(Version difference data)
************
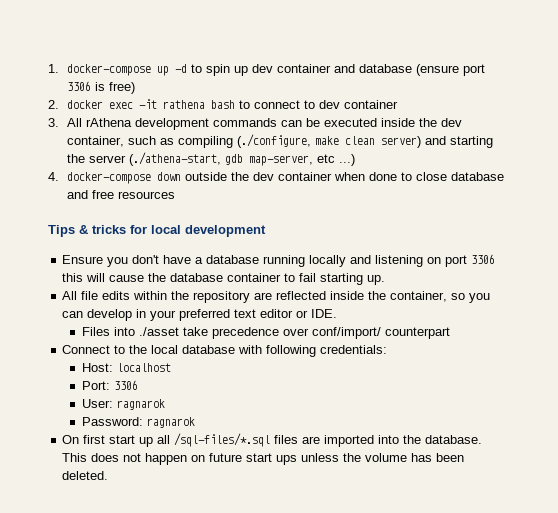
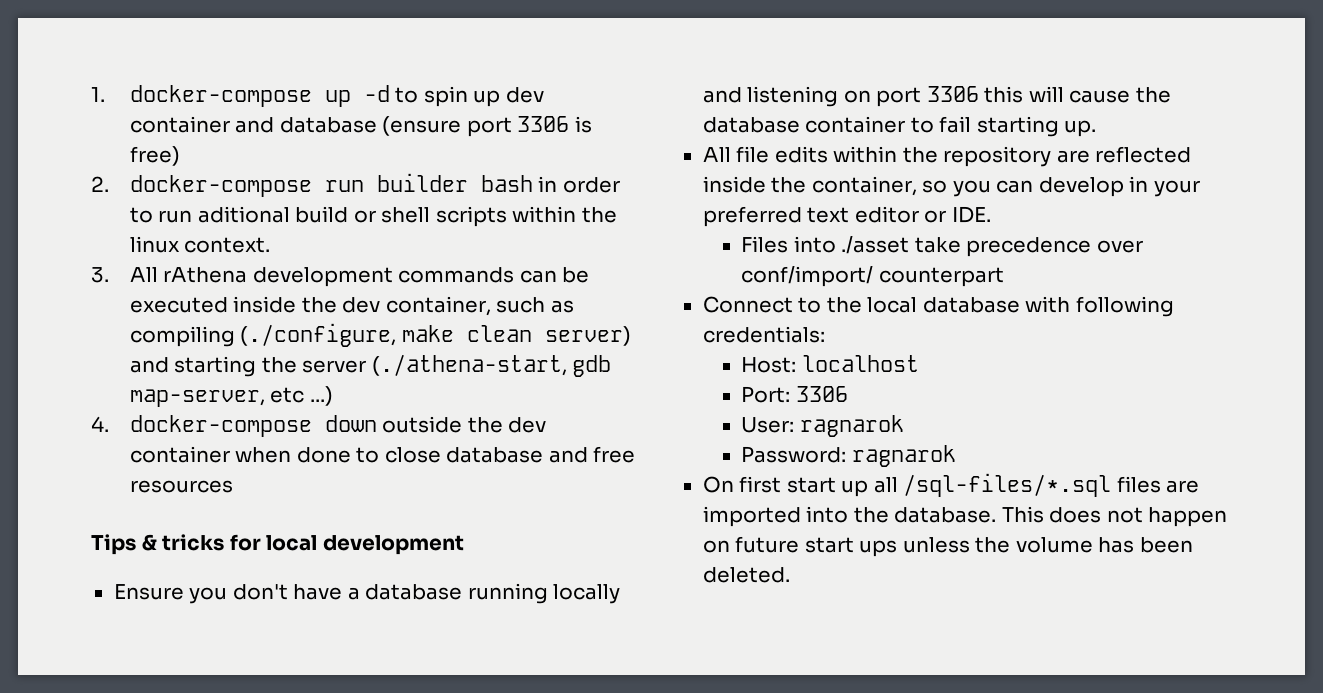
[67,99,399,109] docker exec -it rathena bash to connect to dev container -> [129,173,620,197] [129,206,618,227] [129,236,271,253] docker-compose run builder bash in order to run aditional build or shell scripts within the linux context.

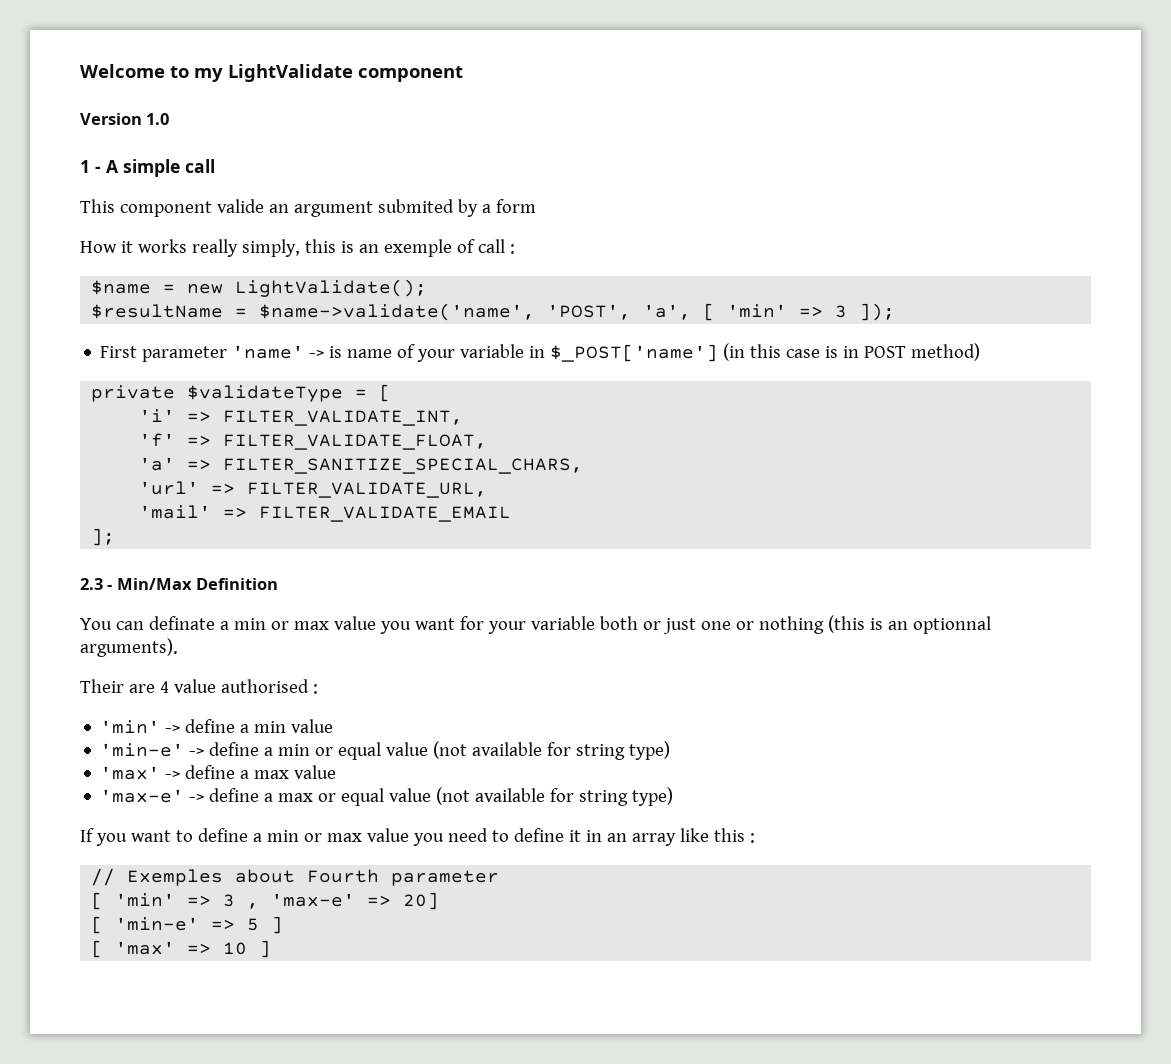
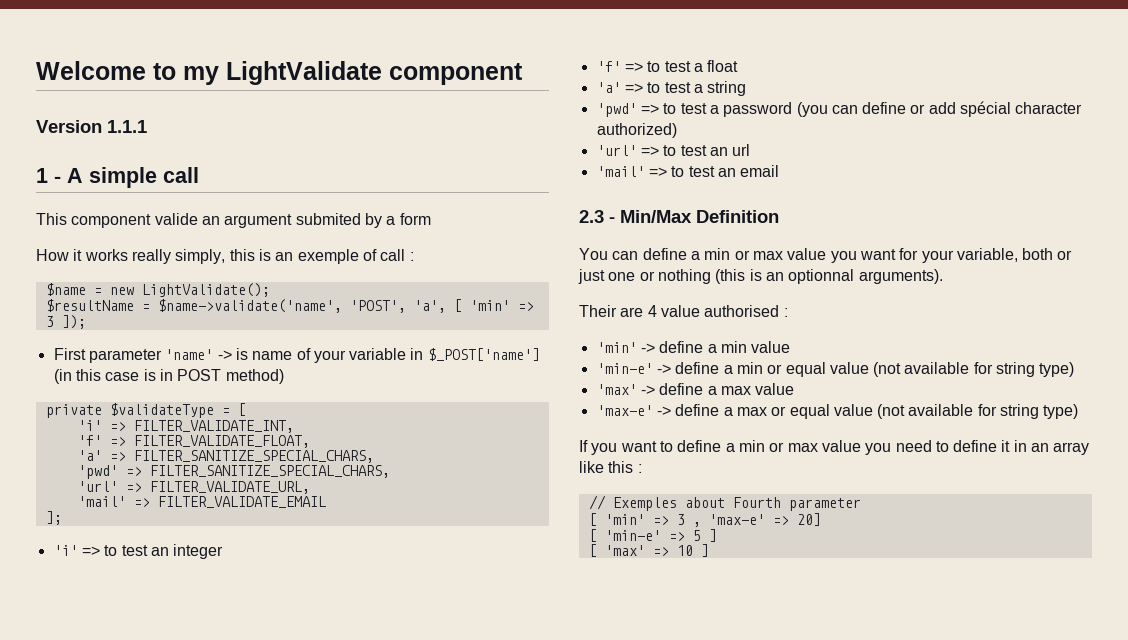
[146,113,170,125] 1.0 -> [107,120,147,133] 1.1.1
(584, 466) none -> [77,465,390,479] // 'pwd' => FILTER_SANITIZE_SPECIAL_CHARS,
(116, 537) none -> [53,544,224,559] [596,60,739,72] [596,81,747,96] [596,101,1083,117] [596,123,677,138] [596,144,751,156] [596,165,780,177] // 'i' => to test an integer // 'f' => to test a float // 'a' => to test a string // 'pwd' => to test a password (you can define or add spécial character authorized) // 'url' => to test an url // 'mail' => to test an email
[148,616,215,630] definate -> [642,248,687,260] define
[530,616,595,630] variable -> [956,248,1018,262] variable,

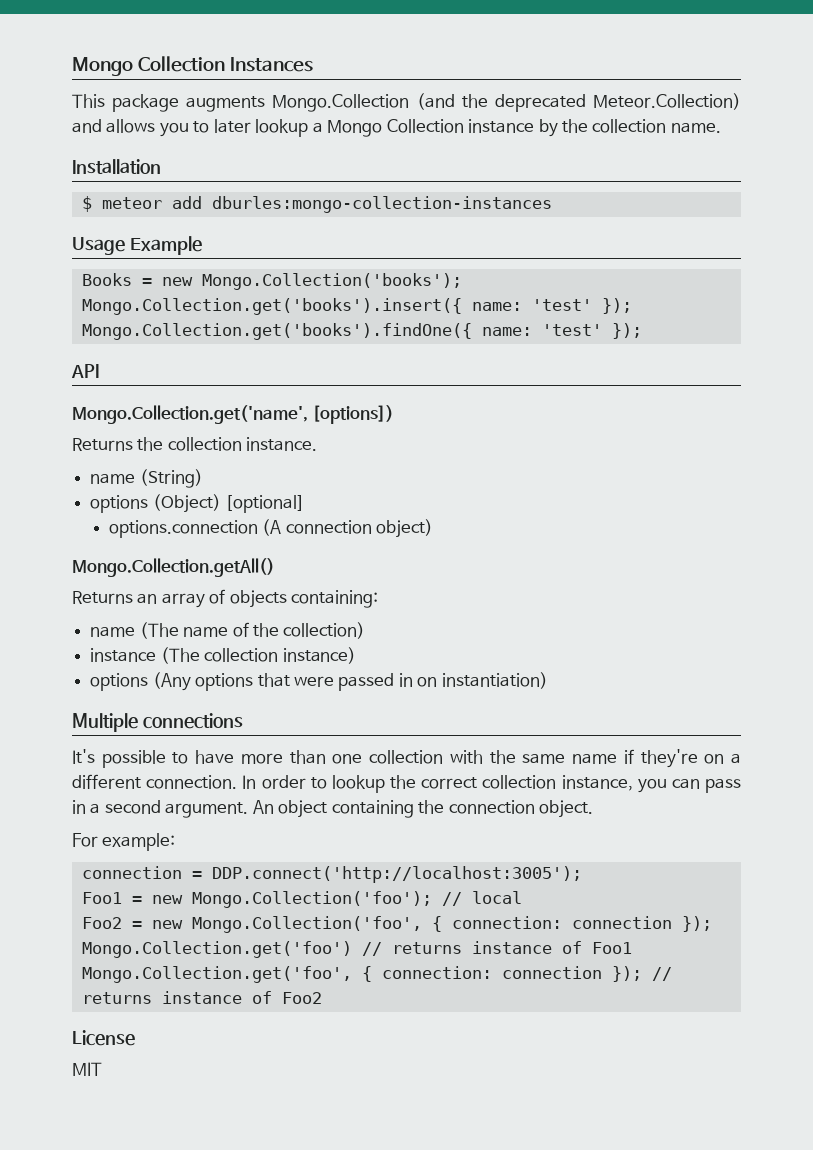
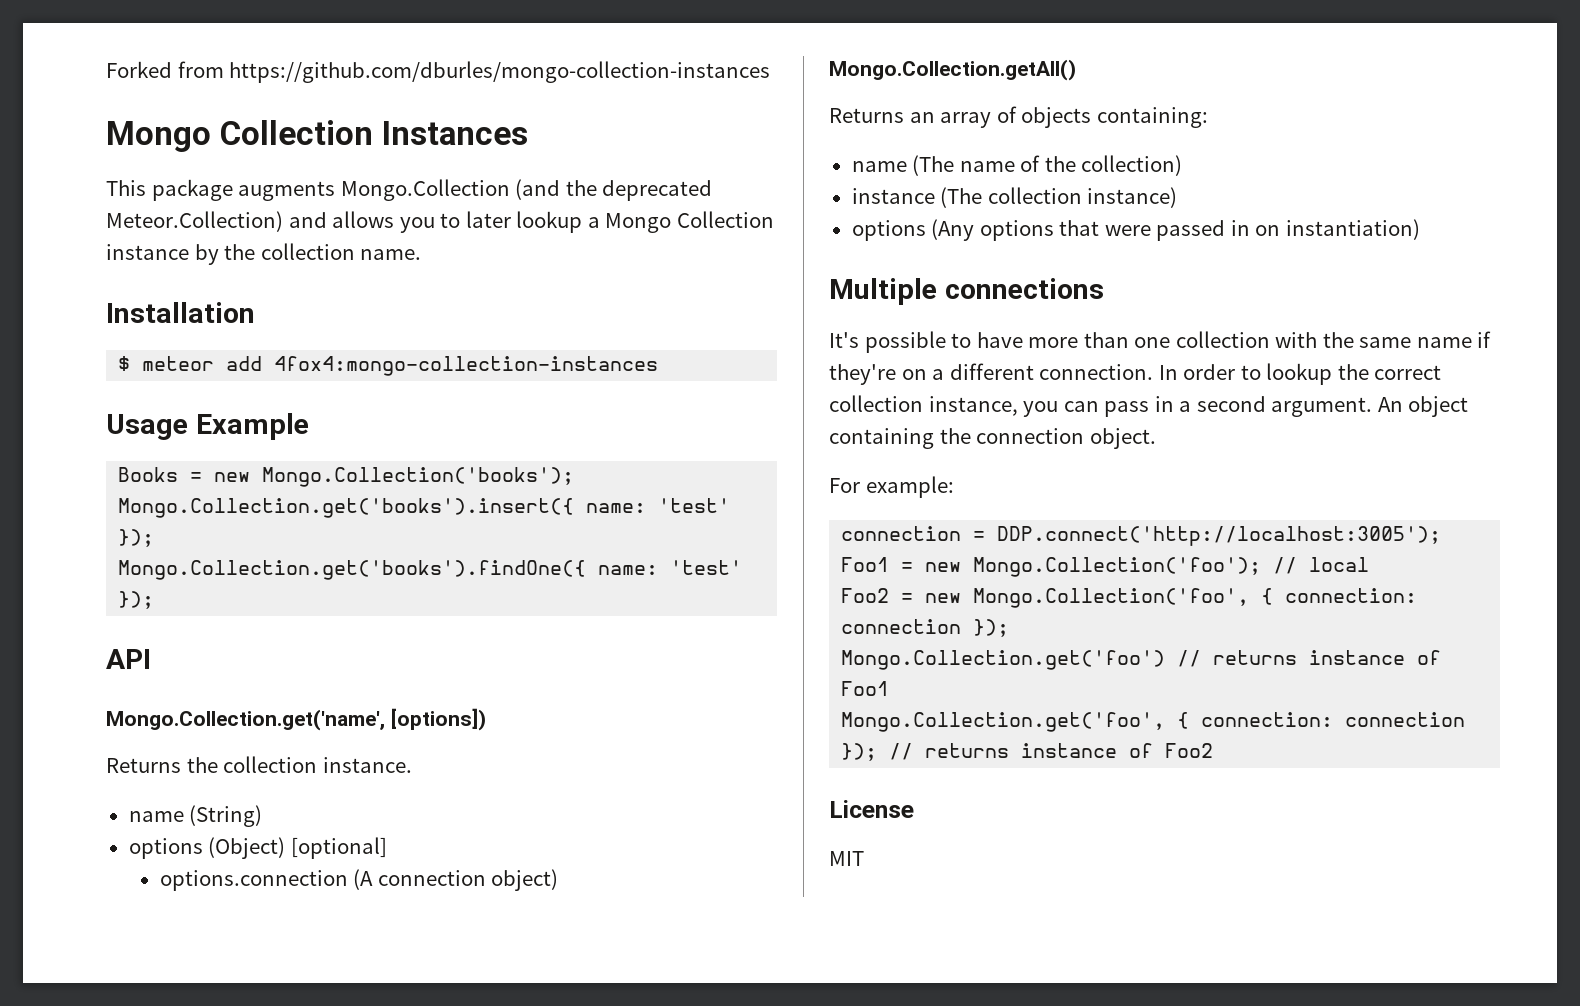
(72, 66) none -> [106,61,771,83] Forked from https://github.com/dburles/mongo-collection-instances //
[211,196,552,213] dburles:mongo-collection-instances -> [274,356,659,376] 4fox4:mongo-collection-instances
************
**TASK TO CARRY OUT:** Output the entries exactly as they appear, with no pictures included.

**SOLUTION FOR THIS EXERCISE:**
[67,99,399,109] docker exec -it rathena bash to connect to dev container -> [129,173,620,197] [129,206,618,227] [129,236,271,253] docker-compose run builder bash in order to run aditional build or shell scripts within the linux context.

[146,113,170,125] 1.0 -> [107,120,147,133] 1.1.1
(584, 466) none -> [77,465,390,479] // 'pwd' => FILTER_SANITIZE_SPECIAL_CHARS,
(116, 537) none -> [53,544,224,559] [596,60,739,72] [596,81,747,96] [596,101,1083,117] [596,123,677,138] [596,144,751,156] [596,165,780,177] // 'i' => to test an integer // 'f' => to test a float // 'a' => to test a string // 'pwd' => to test a password (you can define or add spécial character authorized) // 'url' => to test an url // 'mail' => to test an email
[148,616,215,630] definate -> [642,248,687,260] define
[530,616,595,630] variable -> [956,248,1018,262] variable,

(72, 66) none -> [106,61,771,83] Forked from https://github.com/dburles/mongo-collection-instances //
[211,196,552,213] dburles:mongo-collection-instances -> [274,356,659,376] 4fox4:mongo-collection-instances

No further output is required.